I've used disk aid to repair permissions, but my computer runs extremely slow - even with limited programs running. Especially iPhoto. How can I speed it up? 

Also, when I try to open a Word document, my Classic (9) automatically runs Word. Why can't I choose to run Word with OS X?


----------



## shuuhen (Sep 4, 2004)

Welcome to TSF.

You could try Cocktail or Onyx to speed up your computer. Cocktail (3.5 for Jaguar, Panther and Tiger each have newer versions to use) gives you a GUI to access and use the Unix maintenance that is usually run overnight (if you don't turn off your computer at night). Onyx (1.3.x for Jaguar. 1.4.x and higher need Panther) is a free utility for maintenance and optimization of your system.

You should be able to Get Info on a Word document and change what application opens it by default. You can either change it for that specific file or there is a button you can click that will change it for all files of that type.


----------



## amhobbs (Aug 15, 2005)

*Thanks for the suggestions.*

Thanks for the suggestions, but I still haven't been able to fix the problems. I downloaded and ran cocktail, but my computer still is slow. It is most noticeable when new applications begin - Explorer, iPhoto, iTunes, Preview etc. Wasn't given the option to use Classic or not by using Get Info either.
Thanks again and I'm receptive to any other suggestions you may have.
I may start to experiment with deleting unnecessary files and programs off of my computer.
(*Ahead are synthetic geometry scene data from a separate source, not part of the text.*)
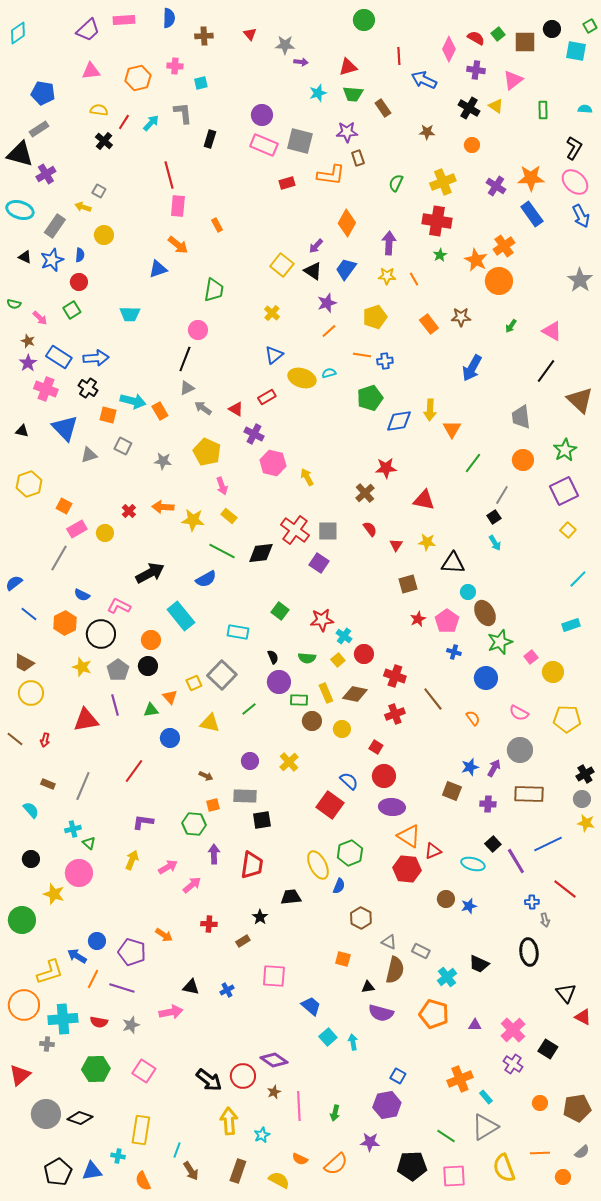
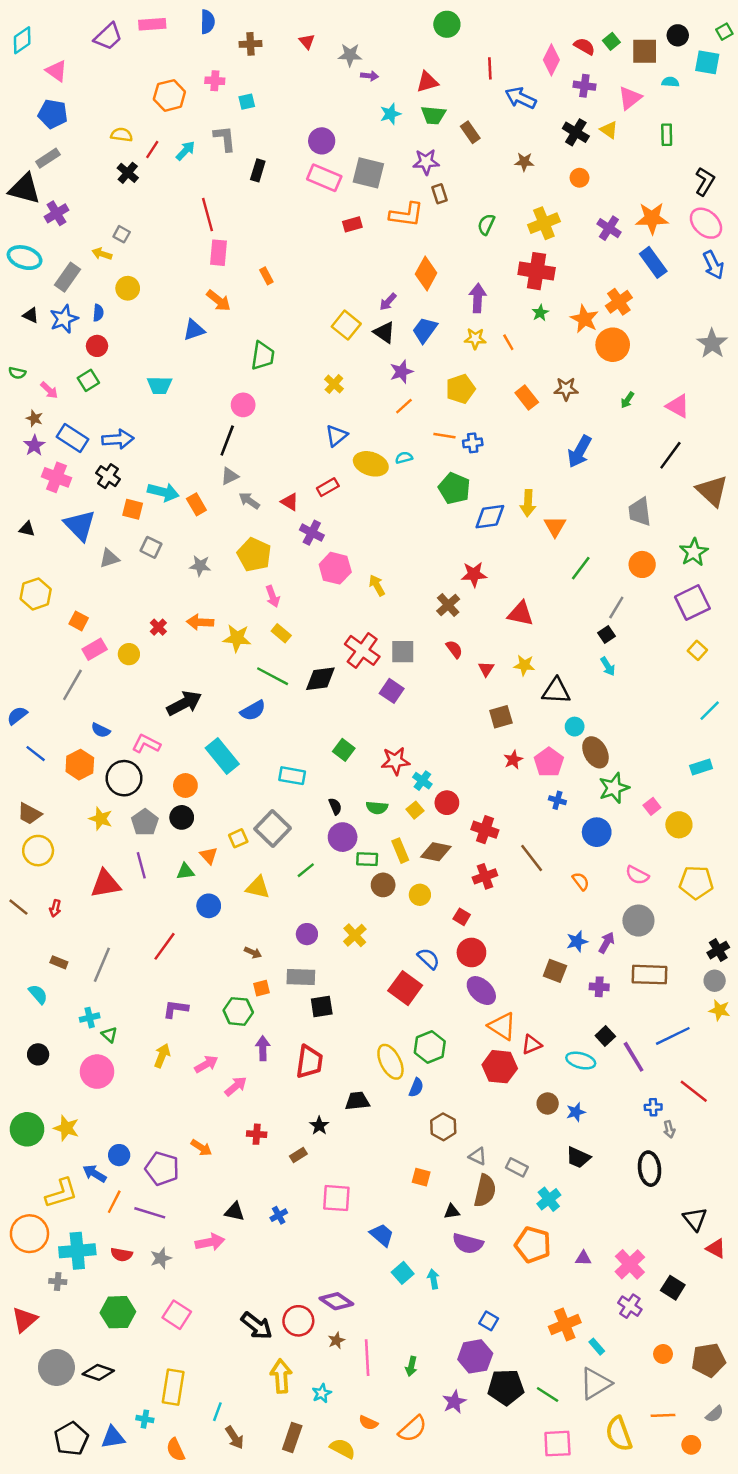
pink triangle: (91, 71) -> (56, 71), moved, turned 42
cyan semicircle: (585, 109) -> (670, 82), moved
green pentagon: (370, 398) -> (454, 488), turned -30
purple ellipse: (392, 807) -> (481, 991), turned 40
yellow star: (54, 894) -> (66, 1128), moved
black trapezoid: (479, 964) -> (578, 1158), moved
purple star: (370, 1142) -> (454, 1402), turned -30
black pentagon: (412, 1166) -> (506, 1387), moved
Speaking of which, is it possible to delete Classic 9 environment altogether and only run off OSX? Any thoughts?
Thanks again! )


----------



## sinclair_tm (Mar 11, 2005)

well, ya, just delete the os 9 system folder, and wala, no more classic. as far as the word file, control (right) click on it and select 'open with' and then you'll get a diag box or menu, to select a different app to open it with. from the app, do a save as and then it should always open in that app. as far as slow going, what mac do you got? ram? cpu speed? hd size and space left? download macjanitor and tell it to run all tasks. also do a search for large files, even hidden files, and see what they are. if they are logs, prefs, or cashes, delete them. if you only have a couple gigs left of hd space, that'll do it too, by a whole lot. os x needs a large vm file to work quickly for soom reason. with 1.25gig ram, my mac still insists on a 6gig vm file, and it only uses less then half of my ram :4-dontkno , go figure.


----------



## shuuhen (Sep 4, 2004)

If you have any utilities like Disk Warrior that optimizes volumes, you might want to check on the level of fragmentation on your hard drive.

As far as Mac OS 9, you can get rid of it, but I recommend making sure you can reinstall it. Many people find reasons why they need it after they have already deleted the System Folder, but have no way to reinstall. Getting rid of files shouldn't give you much of a change unless most of the drive is filled (you should have more than 4 GB free for temporary files).


----------